* _Assignment_:
Answer these about the same-sex marriage discussion below:
1. What two matters does the discussion call nobody else's business?
2. What does the discussion say religious folk will start to lose if SSM becomes legal?
3. For how long does the discussion say the writer's slippery slope has actually happened?

* _Extract_:
Which really is nobody else’s business who they want their stuff to go to when they die, or who gets to make the decisions for them if they’re gravely ill. And it doesn’t square them up with whatever religions are out there either.
Which is why I’ve never quite understood the opposition- it strikes me as inherently hateful and bigoted when there’s no reason for it. I mean, if you’re part of some Christian church that is against gay marriage, you’re not going to recognize that gay marriage regardless of what the government says, so why do you care about it, other than wanting to be hateful and penalize gay people?
Because, if SSM becomes legal, religious folk will start to lose their jobs and, possibly in the future, incur financial penalties.
But, if SSM remains illegal, it will lead to the stigmatization of homosexuality. It will lead to people who are forced to live their lives hiding who they really are, it will lead to teenagers so distraught when they realize they are attracted to the same gender that they kill themselves, and it will lead to rampant homophobia including the murder of gay people.
See how we can both play the slippery slope game? The advantage my slippery slope has is, that it actually happened. In real life. For the last few thousand years.
What clergymen have been fired because of SSM being legalized, exactly?
Given how many places have legalized SSM, and that those places do not seem to have seen religious folks lose their jobs, I am curious as to what your logic here is.
I mean, this isn’t a hypothetical. This is something that has happened in real life, and we don’t have droves of unemployed religious people.

* _Information provided_:
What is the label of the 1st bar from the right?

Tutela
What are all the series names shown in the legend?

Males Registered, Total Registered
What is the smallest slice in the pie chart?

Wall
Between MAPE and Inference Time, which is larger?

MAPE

...

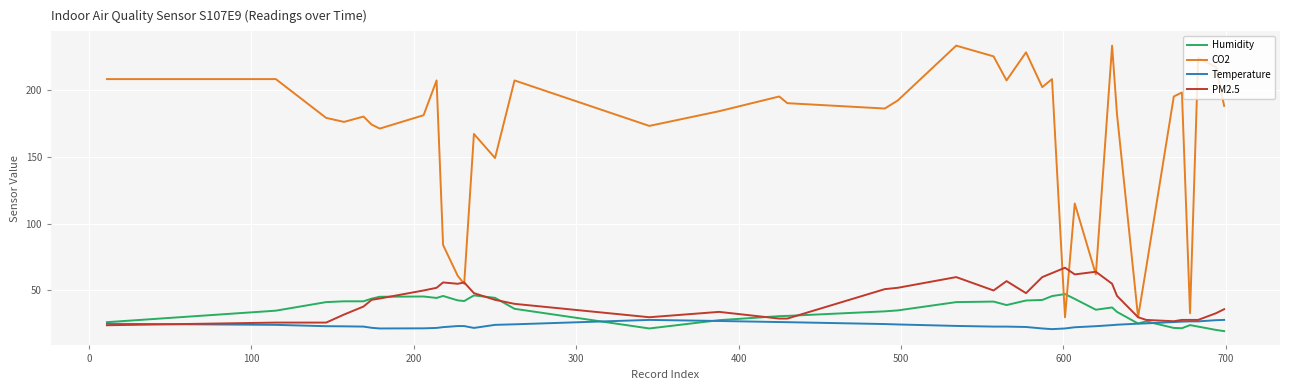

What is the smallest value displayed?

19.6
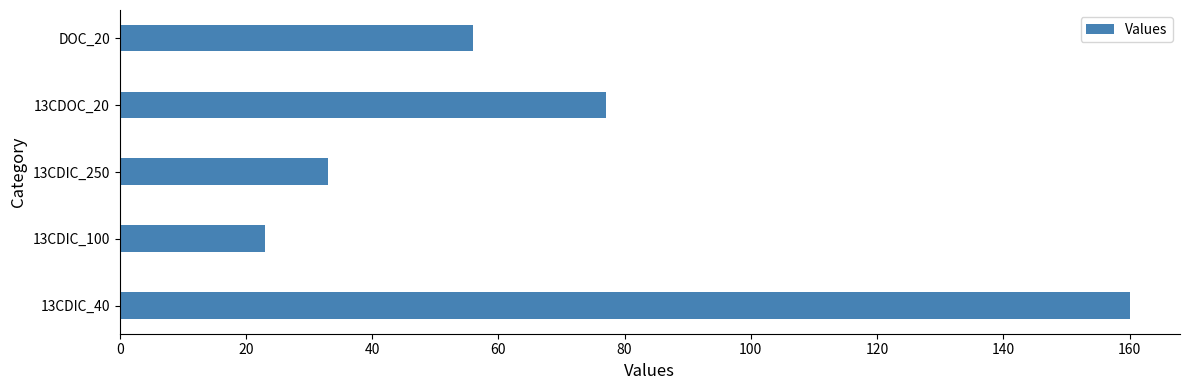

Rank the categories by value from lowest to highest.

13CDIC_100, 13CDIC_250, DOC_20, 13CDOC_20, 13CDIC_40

* _Solution for this problem_:
1. Who people want their stuff to go to when they die, and who gets to make decisions for them if they're gravely ill.
2. Their jobs.
3. For the last few thousand years.